Simple benchmarks for the insertion of 1 million distinct sorted values

Question

Simple benchmarks for the insertion of 1 million distinct sorted values

healiseu opened this issue 6 years ago · comments

HEALIS - Healthy Information Systems/Services commented 6 years ago

Hi, I would like to start experimenting with your search engine to see how I can embed it in TRIADB project. I have already built an implementation that uses Josiah Carlson Redis Object-Mapper (ROM) but it's rather slow on inserts and it has limited functionality on queries.

Nevertheless TRIADB is a Python Database Framework and it is very convenient for developers to use an Object Mapper like ROM or Walrus or Stdnet, something that can be developed on top of redisearch-py I think. In particular I am interested in Unique indexes, composite indexes and ManyToMany relationships. This is an essential and basic functionality for TRIADB.

To be more specific for a start I want to use redisearch to measure the memory footprint and the insertion speed for the values of a column from a table. Each column of data in TRIADB belongs to a data type and each data type stores distinct, i.e. single instance, values of a specific format e.g. integers, floats, dates, categorical data, etc. Therefore I want to learn what is the most efficient way, speed is No1 priority and memory size is second, to create and apply a unique index constraint in RediSearch engine.

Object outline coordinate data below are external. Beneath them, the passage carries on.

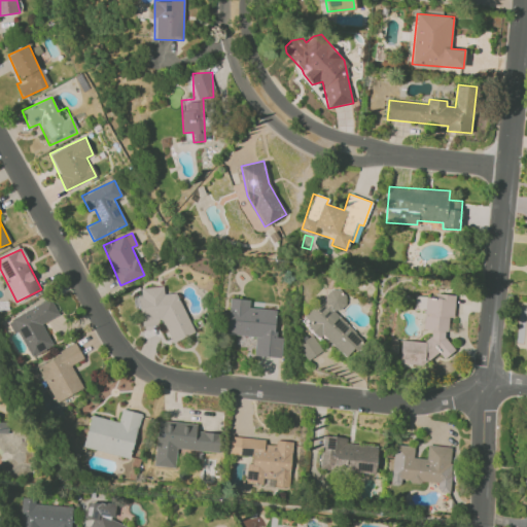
[(195,332),(176,293),(164,293),(163,286),(141,287),(141,295),(134,295),(135,307),(140,306),(141,326),(159,325),(173,343),(195,332)]
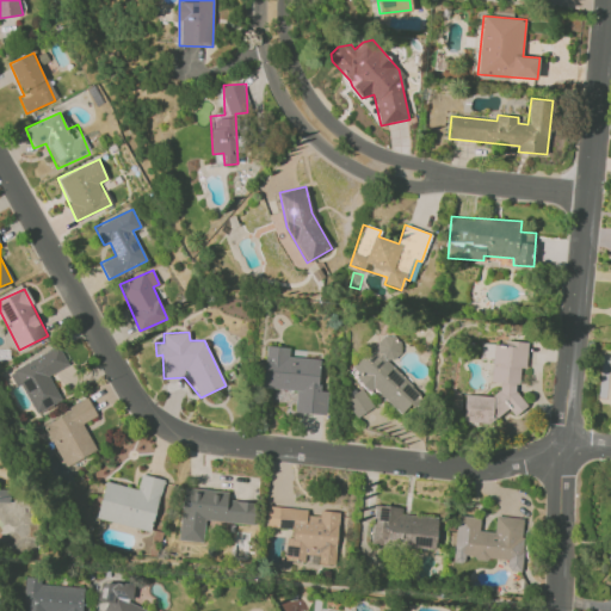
[(388,363),(403,347),(388,333),(350,372),(370,393),(374,388),(401,414),(420,394),(388,363)]
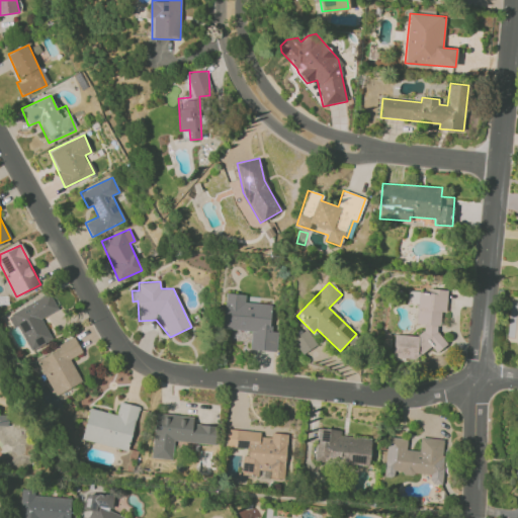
[(58,310),(50,293),(10,314),(29,351),(52,339),(41,318),(58,310)]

For example I wrote this simple demo to enter 1 million sorted floats in the range [-5000, 5000].

How is it possible to specify the representation of a number in redisearch ? Does it account internally for differences between numeric types
What is the optimum value for the chunk_size, what is a general guideline ?
How the memory sizes reported from info(), compare to those reported from redis client info memory command. In my case I get
a. used_memory_human : 256 MB
b. used_memory_dataset : 209 MB
What is the most efficient way to build a unique constraint index without a try-except block
What other ways would you think in order to optimize data insertion, a bitmap index for primary key auto-increment perhaps ?